> **WORK ITEM**:
Set down every record below exactly as it appears, but without the pictures.

> **PROVIDED DATA**:
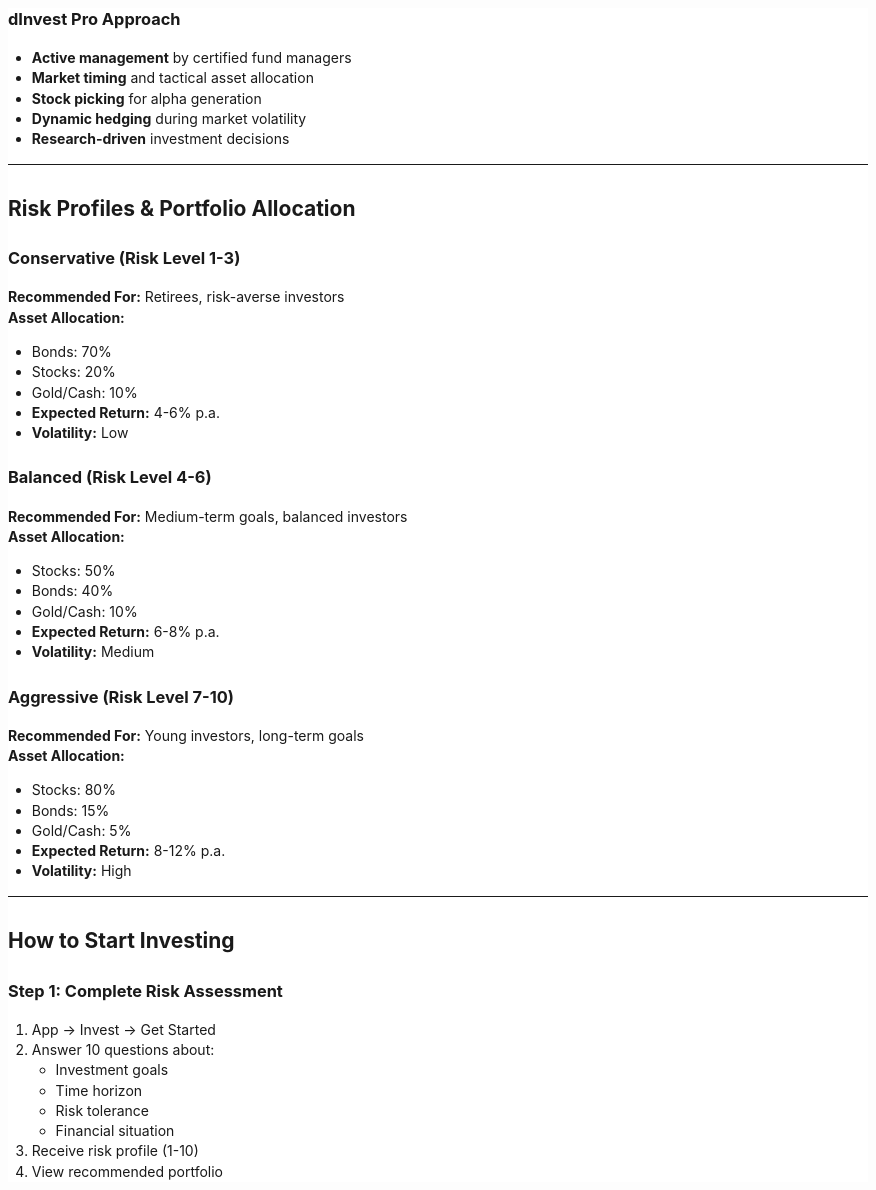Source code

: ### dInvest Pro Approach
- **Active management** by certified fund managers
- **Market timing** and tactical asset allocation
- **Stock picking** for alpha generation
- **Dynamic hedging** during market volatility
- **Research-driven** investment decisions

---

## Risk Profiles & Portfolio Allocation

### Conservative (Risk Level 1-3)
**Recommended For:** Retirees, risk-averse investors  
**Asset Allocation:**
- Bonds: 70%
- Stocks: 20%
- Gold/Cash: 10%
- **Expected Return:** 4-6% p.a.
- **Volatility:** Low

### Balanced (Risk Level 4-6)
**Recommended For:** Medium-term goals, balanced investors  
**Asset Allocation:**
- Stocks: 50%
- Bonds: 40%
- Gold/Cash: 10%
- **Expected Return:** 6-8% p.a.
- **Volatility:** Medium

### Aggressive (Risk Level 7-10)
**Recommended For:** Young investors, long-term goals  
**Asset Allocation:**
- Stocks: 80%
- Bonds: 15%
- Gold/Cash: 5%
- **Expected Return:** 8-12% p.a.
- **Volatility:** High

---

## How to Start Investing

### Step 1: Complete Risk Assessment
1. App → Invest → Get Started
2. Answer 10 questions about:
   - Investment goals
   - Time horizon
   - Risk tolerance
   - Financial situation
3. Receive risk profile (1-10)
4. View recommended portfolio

> **TASK RESPONSE**:
Source code

: ### dInvest Pro Approach
- **Active management** by certified fund managers
- **Market timing** and tactical asset allocation
- **Stock picking** for alpha generation
- **Dynamic hedging** during market volatility
- **Research-driven** investment decisions

---

## Risk Profiles & Portfolio Allocation

### Conservative (Risk Level 1-3)
**Recommended For:** Retirees, risk-averse investors  
**Asset Allocation:**
- Bonds: 70%
- Stocks: 20%
- Gold/Cash: 10%
- **Expected Return:** 4-6% p.a.
- **Volatility:** Low

### Balanced (Risk Level 4-6)
**Recommended For:** Medium-term goals, balanced investors  
**Asset Allocation:**
- Stocks: 50%
- Bonds: 40%
- Gold/Cash: 10%
- **Expected Return:** 6-8% p.a.
- **Volatility:** Medium

### Aggressive (Risk Level 7-10)
**Recommended For:** Young investors, long-term goals  
**Asset Allocation:**
- Stocks: 80%
- Bonds: 15%
- Gold/Cash: 5%
- **Expected Return:** 8-12% p.a.
- **Volatility:** High

---

## How to Start Investing

### Step 1: Complete Risk Assessment
1. App → Invest → Get Started
2. Answer 10 questions about:
   - Investment goals
   - Time horizon
   - Risk tolerance
   - Financial situation
3. Receive risk profile (1-10)
4. View recommended portfolio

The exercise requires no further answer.